Trump has been on the defensive on abortion because the 2022 supreme court ruling was achieved with the votes of three conservative justices he appointed to the bench when he was president. Harris has claimed that Trump would sign a nationwide ban if he re-captured the White House, although he insists he would leave it to individual states.

Harris’s use of a radio interview to underline her commitment follows criticism that she was deliberately avoiding high-profile interviews – a charge Harris has sought to counter by making herself available to selected media in battleground states.

Trump told a rally in Pennsylvania on Monday that he would be women’s “protectors” and that they would not “be thinking about abortion” if he won a second term.

Harris’s filibuster remarks echoed a similar comment by Joe Biden immediately after Roe v Wade was struck down, when he said an exception to the time-honoured Senate rule had to be made to guarantee abortion rights.

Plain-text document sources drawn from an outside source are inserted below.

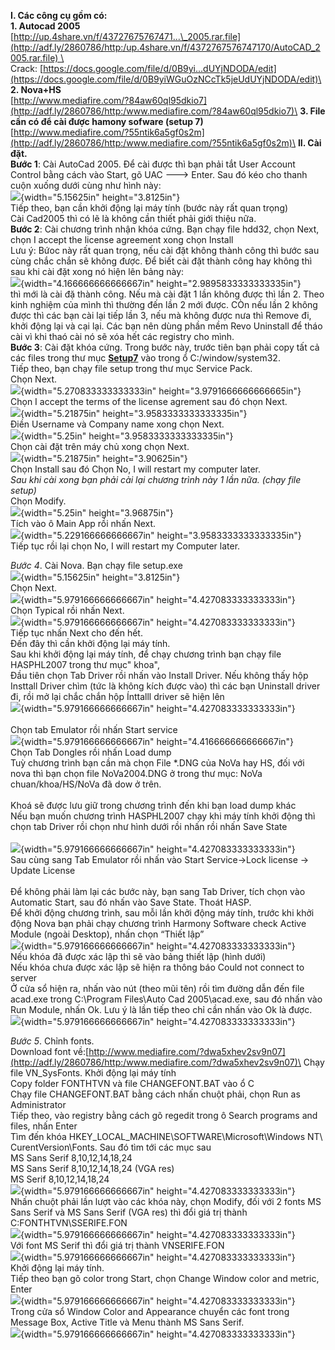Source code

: **I. Các công cụ gồm có:**\
**1. Autocad 2005**\
[http://up.4share.vn/f/43727675767471...\_2005.rar.file](http://adf.ly/2860786/http:/up.4share.vn/f/4372767576747170/AutoCAD_2005.rar.file) \
Crack: [https://docs.google.com/file/d/0B9yi...dUYjNDODA/edit](https://docs.google.com/file/d/0B9yiWGuOzNCcTk5jeUdUYjNDODA/edit)\
**2. Nova+HS**\
[http://www.mediafire.com/?84aw60ql95dkio7](http://adf.ly/2860786/http:/www.mediafire.com/?84aw60ql95dkio7)\
**3. File cần có để cài được hamony sofware (setup 7)**\
[http://www.mediafire.com/?55ntik6a5gf0s2m](http://adf.ly/2860786/http:/www.mediafire.com/?55ntik6a5gf0s2m)\
**II. Cài đặt.**\
**Bước 1**: Cài AutoCad 2005. Để cài được thì bạn phải tắt User Account
Control bằng cách vào Start, gõ UAC ---&gt; Enter. Sau đó kéo cho thanh
cuộn xuống dưới cùng như hình này:\
![](3.5.8-cai-nova-tdn2004-tren-cad-2005-tren-window-7-32bit-media/media/image1.jpeg){width="5.15625in"
height="3.8125in"}\
Tiếp theo, bạn cần khởi động lại máy tính (bước này rất quan trọng)\
Cài Cad2005 thì có lẽ là không cần thiết phải giới thiệu nữa.\
**Bước 2**: Cài chương trình nhận khóa cứng. Bạn chạy file hdd32, chọn
Next, chọn I accept the license agreement xong chọn Install\
Lưu ý: Bứoc này rất quan trọng, nếu cài đặt không thành công thì bước
sau cùng chắc chắn sẽ không được. Để biết cài đặt thành công hay không
thì sau khi cài đặt xong nó hiện lên bảng này:\
![](3.5.8-cai-nova-tdn2004-tren-cad-2005-tren-window-7-32bit-media/media/image2.jpeg){width="4.166666666666667in"
height="2.9895833333333335in"}\
thì mới là cài đặ thành công. Nếu mà cài đặt 1 lần không được thì lần 2.
Theo kinh nghiệm của mình thì thường đến lần 2 mới được. CÒn nếu lần 2
không được thì các bạn cài lại tiếp lần 3, nếu mà không được nưa thì
Remove đi, khởi động lại và cại lại. Các bạn nên dùng phần mềm Revo
Uninstall để tháo cài vì khi thaó cài nó sẽ xóa hết các registry cho
mình.\
**Bước 3**: Cài đặt khóa cứng. Trong bước này, trước tiên bạn phải copy
tất cả các files trong thư
mục [**Setup7**](http://adf.ly/2860786/http:/www.mediafire.com/?55ntik6a5gf0s2m) vào
trong ổ C:/window/system32.\
Tiếp theo, bạn chạy file setup trong thư mục Service Pack.\
Chọn Next.\
![](3.5.8-cai-nova-tdn2004-tren-cad-2005-tren-window-7-32bit-media/media/image3.jpeg){width="5.270833333333333in"
height="3.9791666666666665in"}\
Chọn I accept the terms of the license agrement sau đó chọn Next.\
![](3.5.8-cai-nova-tdn2004-tren-cad-2005-tren-window-7-32bit-media/media/image4.jpeg){width="5.21875in"
height="3.9583333333333335in"}\
Điền Username và Company name xong chọn Next. \
![](3.5.8-cai-nova-tdn2004-tren-cad-2005-tren-window-7-32bit-media/media/image5.jpeg){width="5.25in"
height="3.9583333333333335in"}\
Chọn cài đặt trên máy chủ xong chọn Next.\
![](3.5.8-cai-nova-tdn2004-tren-cad-2005-tren-window-7-32bit-media/media/image6.jpeg){width="5.21875in"
height="3.90625in"}\
Chọn Install sau đó Chọn No, I will restart my computer later.\
*Sau khi cài xong bạn phải cài lại chương trình này 1 lần nữa. (chạy
file setup)*\
Chọn Modify.\
![](3.5.8-cai-nova-tdn2004-tren-cad-2005-tren-window-7-32bit-media/media/image7.jpeg){width="5.25in"
height="3.96875in"}\
Tích vào ô Main App rồi nhấn Next.\
![](3.5.8-cai-nova-tdn2004-tren-cad-2005-tren-window-7-32bit-media/media/image8.jpeg){width="5.229166666666667in"
height="3.9583333333333335in"}\
Tiếp tục rồi lại chọn No, I will restart my Computer later.

*Bước 4*. Cài Nova. Bạn chạy file setup.exe\
![](3.5.8-cai-nova-tdn2004-tren-cad-2005-tren-window-7-32bit-media/media/image9.jpeg){width="5.15625in"
height="3.8125in"}\
Chọn Next.\
![](3.5.8-cai-nova-tdn2004-tren-cad-2005-tren-window-7-32bit-media/media/image10.jpeg){width="5.979166666666667in"
height="4.427083333333333in"}\
Chọn Typical rồi nhấn Next.\
![](3.5.8-cai-nova-tdn2004-tren-cad-2005-tren-window-7-32bit-media/media/image11.jpeg){width="5.979166666666667in"
height="4.427083333333333in"}\
Tiếp tục nhấn Next cho đến hết.\
Đến đây thì cần khởi động lại máy tính.\
Sau khi khởi động lại máy tính, để chạy chương trình bạn chạy file
HASPHL2007 trong thư mục" khoa", \
Đầu tiên chọn Tab Driver rồi nhấn vào Install Driver. Nếu không thấy hộp
Insttall Driver chìm (tức là không kích được vào) thì các bạn Uninstall
driver đi, rồi mở lại chắc chắn hộp Ínttalll driver sẽ hiện lên\
![](3.5.8-cai-nova-tdn2004-tren-cad-2005-tren-window-7-32bit-media/media/image12.jpeg){width="5.979166666666667in"
height="4.427083333333333in"}\
\
Chọn tab Emulator rồi nhấn Start service\
![](3.5.8-cai-nova-tdn2004-tren-cad-2005-tren-window-7-32bit-media/media/image13.jpeg){width="5.979166666666667in"
height="4.416666666666667in"}\
Chọn Tab Dongles rồi nhấn Load dump\
Tuỳ chương trình bạn cần mà chọn File \*.DNG của NoVa hay HS, đối với
nova thì bạn chọn file NoVa2004.DNG ở trong thư mục: NoVa
chuan/khoa/HS/NoVa đã dow ở trên.\
\
Khoá sẽ được lưu giữ trong chương trình đến khi bạn load dump khác\
Nếu bạn muốn chương trình HASPHL2007 chạy khi máy tính khởi động thì
chọn tab Driver rồi chọn như hình dưới rồi nhấn rồi nhấn Save State\
\
![](3.5.8-cai-nova-tdn2004-tren-cad-2005-tren-window-7-32bit-media/media/image14.jpeg){width="5.979166666666667in"
height="4.427083333333333in"}\
Sau cùng sang Tab Emulator rồi nhấn vào Start Service-&gt;Lock license
-&gt; Update License\
\
Để không phải làm lại các bước này, bạn sang Tab Driver, tích chọn vào
Automatic Start, sau đó nhấn vào Save State. Thoát HASP.\
Để khởi động chương trình, sau mỗi lần khởi động máy tính, trước khi
khởi động Nova bạn phải chạy chương trình Harmony Software check Active
Module (ngoài Desktop), nhấn chọn “Thiết lập”\
![](3.5.8-cai-nova-tdn2004-tren-cad-2005-tren-window-7-32bit-media/media/image15.jpeg){width="5.979166666666667in"
height="4.427083333333333in"}\
Nếu khóa đã được xác lập thì sẽ vào bảng thiết lập (hình dưới)\
Nếu khóa chưa được xác lập sẽ hiện ra thông báo Could not connect to
server\
Ở cửa sổ hiện ra, nhấn vào nút (theo mũi tên) rồi tìm đường dẫn đến file
acad.exe trong C:\\Program Files\\Auto Cad 2005\\acad.exe, sau đó nhấn
vào Run Module, nhấn Ok. Lưu ý là lần tiếp theo chỉ cần nhấn vào Ok là
được.\
![](3.5.8-cai-nova-tdn2004-tren-cad-2005-tren-window-7-32bit-media/media/image16.jpeg){width="5.979166666666667in"
height="4.427083333333333in"}

*Bước 5*. Chỉnh fonts. \
Download font
về:[http://www.mediafire.com/?dwa5xhev2sv9n07](http://adf.ly/2860786/http:/www.mediafire.com/?dwa5xhev2sv9n07)\
Chạy file VN\_SysFonts. Khởi động lại máy tính\
Copy folder FONTHTVN và file CHANGEFONT.BAT vào ổ C\
Chạy file CHANGEFONT.BAT bằng cách nhấn chuột phải, chọn Run as
Administrator\
Tiếp theo, vào registry bằng cách gõ regedit trong ô Search programs and
files, nhấn Enter\
Tìm đến khóa HKEY\_LOCAL\_MACHINE\\SOFTWARE\\Microsoft\\Windows NT\\
CurentVersion\\Fonts. Sau đó tìm tới các mục sau\
MS Sans Serif 8,10,12,14,18,24\
MS Sans Serif 8,10,12,14,18,24 (VGA res)\
MS Serif 8,10,12,14,18,24\
![](3.5.8-cai-nova-tdn2004-tren-cad-2005-tren-window-7-32bit-media/media/image17.jpeg){width="5.979166666666667in"
height="4.427083333333333in"}\
Nhấn chuột phải lần lượt vào các khóa này, chọn Modify, đối với 2 fonts
MS Sans Serif và MS Sans Serif (VGA res) thì đổi giá trị thành
C:FONTHTVN\\SSERIFE.FON\
![](3.5.8-cai-nova-tdn2004-tren-cad-2005-tren-window-7-32bit-media/media/image18.jpeg){width="5.979166666666667in"
height="4.427083333333333in"}\
Với font MS Serif thì đổi giá trị thành VNSERIFE.FON\
![](3.5.8-cai-nova-tdn2004-tren-cad-2005-tren-window-7-32bit-media/media/image19.jpeg){width="5.979166666666667in"
height="4.427083333333333in"}\
Khởi động lại máy tính. \
Tiếp theo bạn gõ color trong Start, chọn Change Window color and metric,
Enter \
![](3.5.8-cai-nova-tdn2004-tren-cad-2005-tren-window-7-32bit-media/media/image20.jpeg){width="5.979166666666667in"
height="4.427083333333333in"}\
Trong cửa sổ Window Color and Appearance chuyển các font trong Message
Box, Active Title và Menu thành MS Sans Serif.\
![](3.5.8-cai-nova-tdn2004-tren-cad-2005-tren-window-7-32bit-media/media/image21.jpeg){width="5.979166666666667in"
height="4.427083333333333in"}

“I believe we have to codify Roe v Wade in the law,” he said. “And the way to do that is to make sure the Congress votes to do that. And if the filibuster gets in the way, it’s like voting rights – it should be (that) we provide an exception to this … requiring an exception to the filibuster for this action to deal with the supreme court decision.”

Harris has previously advocated overriding the filibuster to pass additional voting rights laws and Green New Deal legislation.

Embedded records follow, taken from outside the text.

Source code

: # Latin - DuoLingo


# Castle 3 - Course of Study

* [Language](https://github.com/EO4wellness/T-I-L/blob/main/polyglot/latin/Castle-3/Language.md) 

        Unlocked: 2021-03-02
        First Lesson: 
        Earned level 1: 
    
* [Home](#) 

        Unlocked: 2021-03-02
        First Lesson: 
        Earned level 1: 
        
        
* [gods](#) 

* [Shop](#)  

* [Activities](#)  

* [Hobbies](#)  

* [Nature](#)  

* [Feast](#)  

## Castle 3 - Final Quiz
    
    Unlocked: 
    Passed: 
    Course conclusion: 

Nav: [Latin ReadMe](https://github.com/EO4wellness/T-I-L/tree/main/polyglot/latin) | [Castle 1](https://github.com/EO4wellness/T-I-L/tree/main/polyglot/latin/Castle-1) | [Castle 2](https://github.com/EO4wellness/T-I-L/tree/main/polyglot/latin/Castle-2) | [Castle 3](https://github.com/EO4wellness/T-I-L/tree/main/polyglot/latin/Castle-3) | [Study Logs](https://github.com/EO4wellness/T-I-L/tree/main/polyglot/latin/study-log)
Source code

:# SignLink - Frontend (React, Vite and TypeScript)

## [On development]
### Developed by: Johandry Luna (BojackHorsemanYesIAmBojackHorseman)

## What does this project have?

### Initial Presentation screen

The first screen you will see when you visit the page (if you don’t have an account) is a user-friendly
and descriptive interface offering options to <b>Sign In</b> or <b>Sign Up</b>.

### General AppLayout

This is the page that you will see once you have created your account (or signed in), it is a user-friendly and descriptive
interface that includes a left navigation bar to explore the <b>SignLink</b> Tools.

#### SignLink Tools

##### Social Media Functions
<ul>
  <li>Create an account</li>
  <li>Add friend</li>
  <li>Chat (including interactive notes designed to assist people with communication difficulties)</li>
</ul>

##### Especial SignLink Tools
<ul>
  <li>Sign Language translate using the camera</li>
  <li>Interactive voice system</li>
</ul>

In 2020, Barack Obama described the filibuster as a “Jim Crow relic” from America’s racially segregated past and argued that it should be eliminated if used to block voting reform.

The filibuster describes the use of prolonged debate to delay or prevent a vote on a bill. It can be invoked by any senator objecting to a bill and has been used with increasing regularity in recent decades.

It can only be overridden by triggering “cloture”, which requires a three-fifths majority vote – or 60 of the 100 senators. If cloture passes, it enables a vote on the original measure the filibuster was designed to block.

The longest filibuster in Senate history was achieved by Strom Thurmond, the pro-segregationist South Carolina senator, when he spoke for 24 hours and 18 minutes in an effort to block civil rights legislation in 1957.

Thurmond’s speech – described by his biographer as a “urological mystery” – was reportedly achieved with help of prior steam baths to dehydrate his body and preclude the need for regular bathroom breaks. He was also reported by a staffer to have had himself fitted with a catheter to relieve himself while he spoke.